‘Irish is my language, no matter where I am in the world’
Emigrant group @WCBIreland to join #LáDearg social media campaign defending Irish language today
Sorcha Ní Mhealláin
“Isn’t it funny?” I said to Jill, sitting on a grassy bank overlooking the River Tejo in Lisbon “that we both winded up teaching English after all that.”
Jill and I had met on our Erasmus year in Germany and immediately found sanctuary in our mutual “Irishness”. Six years later we find ourselves both living in new cultures again, both struggling to bridge the gap between that comfortable, familiar “Irishness” and a new way of life in another country. Myself in Lisbon, Jill in Fidenza; a small town on the outskirts of Parma in Italy. Both with the prospect of alienation on the horizon.
Earlier that evening we had been the victims of exclamations from foreign friends on how quickly we talk in English and had been called upon to check grammar, syntax and pronunciation from the international party. And all over a half a dozen bottles of red wine.
“Isn’t it funny?” I said to Jill “that we have come to somehow promote a language we have so often taken for granted.” Being an “English-speaker” abroad is a very different thing to speaking English in Ireland. You are a frustration and an inspiration. A frustration in that “You speak too quickly” and “your English is too good to understand, too complicated, too native” but equally you are an inspiration because you have the key to fluent English, the strived for, the slogged for, native English.
So when they ask me on a Saturday night when I’d rather be samba dancing “Why is it like this in English, why is it like that?” I want to say “I don’t know; it’s not even my language really.” And there are thousands of young Irish people teaching English abroad juggling this bilingualism, this semi-tense relationship with representing the English language.
Jokes aside, I think my frustration at being seen as an “official representative of the English language” is largely down to me feeling that English is not the language that I really represent.
I like speaking English. I can express myself in English. English is useful in my life and has offered me opportunities to travel and develop my career. I don’t have any problems with English except for the fact that it’s not the full picture. I’m not just an “English-speaker” and frankly, I’d rather not answer your questions about the minutia of English grammar but ask me about An Tuiseal Ginideach and sure, we’ll have another pint…
“Nach bhfuil sé greannmhar?”
And when Jill and I meet on these different adventures, in different places we speak as Gaeilge not because we want to slag off someone’s fake tan in a language they don’t understand, or to raise the curiosity of potentially rich, handsome suitors, we speak in Irish because it makes us happy.

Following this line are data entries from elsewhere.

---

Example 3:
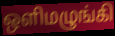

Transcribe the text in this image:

ஒளிமழுங்கி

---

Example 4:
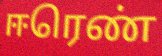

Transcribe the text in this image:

ஈரெண்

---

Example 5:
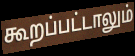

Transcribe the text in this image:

கூறப்பட்டாலும்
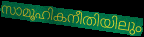
സാമൂഹികനീതിയിലും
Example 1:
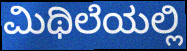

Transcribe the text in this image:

ಮಿಥಿಲೆಯಲ್ಲಿ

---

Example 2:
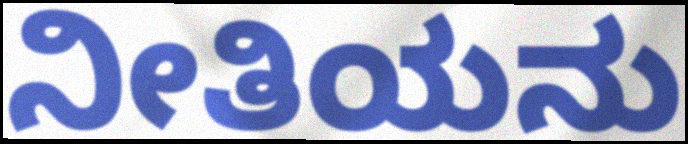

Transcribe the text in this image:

ನೀತಿಯನು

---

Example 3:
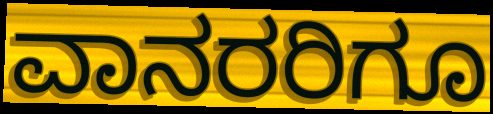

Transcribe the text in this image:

ವಾನರರಿಗೂ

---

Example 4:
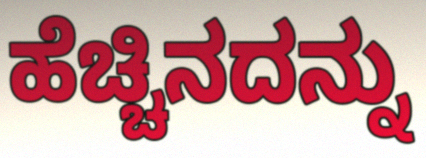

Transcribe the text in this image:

ಹೆಚ್ಚಿನದನ್ನು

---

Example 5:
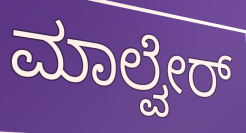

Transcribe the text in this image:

ಮಾಲ್ವೇರ್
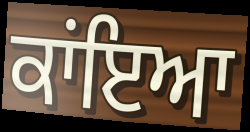
ਕਾਂਇਆ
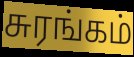
சுரங்கம்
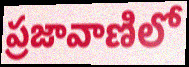
ప్రజావాణిలో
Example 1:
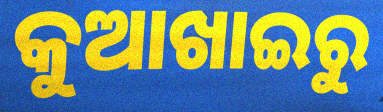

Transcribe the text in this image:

କୁଆଖାଇରୁ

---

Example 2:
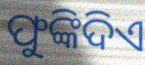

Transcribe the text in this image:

ଫୁଙ୍କିଦିଏ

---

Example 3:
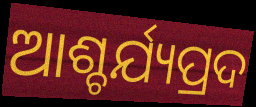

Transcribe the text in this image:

ଆଶ୍ଚର୍ଯ୍ୟପ୍ରଦ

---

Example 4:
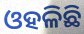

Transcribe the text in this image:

ଓହଳିଛି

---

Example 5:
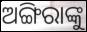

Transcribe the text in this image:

ଅଙ୍ଗିରାଙ୍କୁ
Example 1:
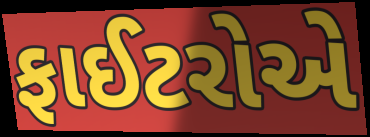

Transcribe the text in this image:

ફાઈટરોએ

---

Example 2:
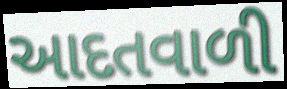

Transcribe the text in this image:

આદતવાળી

Speaking Irish makes me feel like myself, like that first summer in Gaoth Dobhair aged 12, like the soft lulling vowels of my granny’s voice saying “anseo a Shorcha”, like my dad listening to ceilidh house on a Saturday night in the car home.

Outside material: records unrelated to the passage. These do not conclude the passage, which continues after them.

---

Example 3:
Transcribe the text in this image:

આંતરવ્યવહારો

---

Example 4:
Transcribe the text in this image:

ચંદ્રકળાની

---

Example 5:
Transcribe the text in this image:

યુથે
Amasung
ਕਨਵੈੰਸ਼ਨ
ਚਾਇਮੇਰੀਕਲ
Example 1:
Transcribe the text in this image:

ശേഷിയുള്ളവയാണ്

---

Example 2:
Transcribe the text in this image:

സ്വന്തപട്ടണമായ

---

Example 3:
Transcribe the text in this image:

When I speak English I speak Irish-English but Irish does not call for this hyphenation. It belongs to my country, my history, my ancestors. This will be true wherever I am in the world.
When Jill left, I was running late for the metro again. “Nach bhfuil sé greannmhar?” I wrote to Jill on Whatsapp, “No matter how early I get up I am always late for the metro.”
And then I returned to my conversation about the changing price of potatoes in supermarkets of late (at least I think that’s what he was saying) with my friendly neighbour on the metro.
Running to the school gates I met a group of my students. “Dia duit Professora!” they grinned holding napkinfuls of pastries.
“Nach bhfuil siad greannmhar,” a dúirt mé féin liom.